People have been predicting this, or something like it, going back to the 1950s. During the dotcom boom, when everything “brick and mortar” was considered passe, gurus were predicting the death of offices (along with the death of stores, of course). Everyone will telecommute! Downtowns will be nothing but server farms! Didn’t happen. IMHO, won’t happen. I know I’ve gotten more done in some face-to-face meetings (yes, I know, ugh, meetings ) than in a month’s exchange of e-mails and telephone calls with the same parties on the same matter. IMHO, the face-to-face really does matter.
I’m a Chicagoan, born and bred. My entire adult working life has been spent in the area of the Loop, and I’ve had a Metra rail pass in my pocket nearly every month for a decade now. I can attest from personal experience that office builidngs are BEING built downtown and office buildings are PLANNED to be built downtown. My present office is in the growing area just west of the train stations, and a major bank is building an office tower for its back-office operations on the block between my office and one of the train stations. Not a front office downtown and a back office out in the 'burbs or some Sunbelt sprawlville, but the front office and back office both downtown.

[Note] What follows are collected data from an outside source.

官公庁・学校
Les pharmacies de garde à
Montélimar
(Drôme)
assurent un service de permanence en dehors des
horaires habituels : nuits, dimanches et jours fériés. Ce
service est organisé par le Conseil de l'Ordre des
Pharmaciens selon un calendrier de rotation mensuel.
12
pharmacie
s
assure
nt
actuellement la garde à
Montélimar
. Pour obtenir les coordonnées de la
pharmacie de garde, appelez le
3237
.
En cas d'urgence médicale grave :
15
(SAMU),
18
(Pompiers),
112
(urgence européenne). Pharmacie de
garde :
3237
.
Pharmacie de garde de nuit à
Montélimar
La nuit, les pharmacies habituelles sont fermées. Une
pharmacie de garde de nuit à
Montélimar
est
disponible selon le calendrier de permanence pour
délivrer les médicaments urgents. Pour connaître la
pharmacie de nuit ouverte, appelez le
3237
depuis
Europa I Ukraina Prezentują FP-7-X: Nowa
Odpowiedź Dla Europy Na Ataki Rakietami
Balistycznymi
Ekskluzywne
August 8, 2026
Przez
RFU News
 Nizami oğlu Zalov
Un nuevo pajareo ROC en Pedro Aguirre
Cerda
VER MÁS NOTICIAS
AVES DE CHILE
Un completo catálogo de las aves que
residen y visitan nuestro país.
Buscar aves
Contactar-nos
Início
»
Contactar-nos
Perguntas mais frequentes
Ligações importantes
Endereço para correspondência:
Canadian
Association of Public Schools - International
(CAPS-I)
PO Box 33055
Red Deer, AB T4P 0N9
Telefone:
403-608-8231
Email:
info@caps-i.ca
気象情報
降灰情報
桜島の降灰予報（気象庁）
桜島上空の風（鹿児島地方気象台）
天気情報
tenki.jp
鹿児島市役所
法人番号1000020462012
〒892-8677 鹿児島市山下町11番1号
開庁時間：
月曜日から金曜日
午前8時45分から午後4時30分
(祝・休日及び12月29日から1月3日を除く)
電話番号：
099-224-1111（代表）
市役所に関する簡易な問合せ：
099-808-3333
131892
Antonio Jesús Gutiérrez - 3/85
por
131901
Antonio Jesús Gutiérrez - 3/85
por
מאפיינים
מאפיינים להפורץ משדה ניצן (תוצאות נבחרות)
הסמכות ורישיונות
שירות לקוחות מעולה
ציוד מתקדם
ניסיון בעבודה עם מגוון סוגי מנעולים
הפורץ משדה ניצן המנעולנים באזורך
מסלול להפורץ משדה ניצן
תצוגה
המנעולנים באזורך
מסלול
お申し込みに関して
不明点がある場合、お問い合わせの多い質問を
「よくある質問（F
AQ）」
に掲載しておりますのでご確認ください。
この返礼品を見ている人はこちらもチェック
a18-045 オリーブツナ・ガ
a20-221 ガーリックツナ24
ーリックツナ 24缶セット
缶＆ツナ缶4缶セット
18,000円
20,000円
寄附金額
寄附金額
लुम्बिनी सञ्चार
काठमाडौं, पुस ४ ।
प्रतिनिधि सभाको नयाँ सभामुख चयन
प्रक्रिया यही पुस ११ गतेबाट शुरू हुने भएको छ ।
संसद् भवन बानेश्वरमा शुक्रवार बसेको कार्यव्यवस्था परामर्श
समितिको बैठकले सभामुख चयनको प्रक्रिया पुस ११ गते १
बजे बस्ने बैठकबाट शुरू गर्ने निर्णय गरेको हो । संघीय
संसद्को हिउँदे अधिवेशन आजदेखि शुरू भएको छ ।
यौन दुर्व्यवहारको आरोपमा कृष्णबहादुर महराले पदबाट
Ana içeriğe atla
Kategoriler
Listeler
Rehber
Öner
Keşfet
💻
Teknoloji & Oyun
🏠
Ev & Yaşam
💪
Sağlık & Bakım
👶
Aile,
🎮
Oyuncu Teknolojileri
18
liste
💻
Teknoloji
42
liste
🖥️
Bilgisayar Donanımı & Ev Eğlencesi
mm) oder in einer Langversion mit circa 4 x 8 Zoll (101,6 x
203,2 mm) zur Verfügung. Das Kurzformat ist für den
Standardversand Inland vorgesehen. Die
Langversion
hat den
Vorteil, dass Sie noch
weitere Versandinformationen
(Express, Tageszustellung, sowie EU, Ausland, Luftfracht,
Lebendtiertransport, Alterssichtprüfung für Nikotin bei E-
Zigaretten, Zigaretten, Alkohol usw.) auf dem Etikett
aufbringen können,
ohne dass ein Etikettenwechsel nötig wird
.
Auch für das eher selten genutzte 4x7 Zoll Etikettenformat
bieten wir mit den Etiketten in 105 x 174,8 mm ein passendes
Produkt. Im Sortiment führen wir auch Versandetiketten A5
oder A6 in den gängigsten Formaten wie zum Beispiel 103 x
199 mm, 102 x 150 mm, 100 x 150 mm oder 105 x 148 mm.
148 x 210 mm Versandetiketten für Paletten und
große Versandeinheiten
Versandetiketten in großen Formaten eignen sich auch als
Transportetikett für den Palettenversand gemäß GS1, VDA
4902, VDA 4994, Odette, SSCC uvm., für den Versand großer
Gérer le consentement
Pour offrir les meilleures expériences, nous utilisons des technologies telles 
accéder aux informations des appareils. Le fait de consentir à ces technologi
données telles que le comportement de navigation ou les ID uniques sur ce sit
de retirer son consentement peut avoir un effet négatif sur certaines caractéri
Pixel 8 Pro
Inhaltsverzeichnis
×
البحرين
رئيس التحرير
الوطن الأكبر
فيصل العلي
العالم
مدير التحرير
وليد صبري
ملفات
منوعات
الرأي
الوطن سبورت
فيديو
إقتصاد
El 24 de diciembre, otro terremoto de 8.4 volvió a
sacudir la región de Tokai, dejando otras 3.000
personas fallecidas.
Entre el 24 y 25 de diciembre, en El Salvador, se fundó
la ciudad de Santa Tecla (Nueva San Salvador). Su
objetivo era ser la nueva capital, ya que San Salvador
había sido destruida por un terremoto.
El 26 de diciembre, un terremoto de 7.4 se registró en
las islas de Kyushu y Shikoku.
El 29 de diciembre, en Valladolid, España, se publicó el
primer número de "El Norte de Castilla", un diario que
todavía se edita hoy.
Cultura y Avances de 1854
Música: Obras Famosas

Include residential and retail development in the mix, and a lot is going on in the heart of Chicago. Buildings going up all over the bloody place. It’s a cliched joke because it’s true: the Chicago city bird is the crane. The “man in the street” interviews a week or so after 9/11 showing (selected?) people proclaiming fear of living in or visiting the city have been disproven by the sheer number of people in the city on weekends, not only weekends with festivals but ordinary weekends as well.
As another poster pointed out for another city: “Manhattan real estate is scarce as it is - that is valuable property located in the heart of Manhattan’s financial district.”
If office parks and shopping malls and “billions for freeways but not one cent for transit” haven’t killed downtown, a bunch of yahoos hijacking planes isn’t going to either!
There were numerous proposals during the early days of the Cold War for de-centralization of US cities. They went nowhere. Super tall buildings may not be built for some years, but they will be built again. The demands of modern civilization require it.
I think the problem with renting vertical real estate space will be a real one, especially after most of the displaced companies have had to move somewhere else and set up shop. Jersey City is booming from what I hear
How about a ballpark? The Yankees wanted to move to Manhatten. Open land, excellent access.
As a native of NYC, I’ll add that I have no problem working in such places. I’m sure a lot of namby pamby shit-in-their-pants chicken littles will have such a problem for a while, but that will fade.
As to the enviro problems, that is being studied, and recent studies show no serious issues beyond the general ones for lower Manhattan.
As to the death of distance argument, crap I say. Lower Manhattan is about finance, and Finance is about relationships, and relationships are about personal connections. Anyone who makes these arguments has never had to do deals. You don’t do deals by email and video alone, you fucking press the flesh when it comes down to it.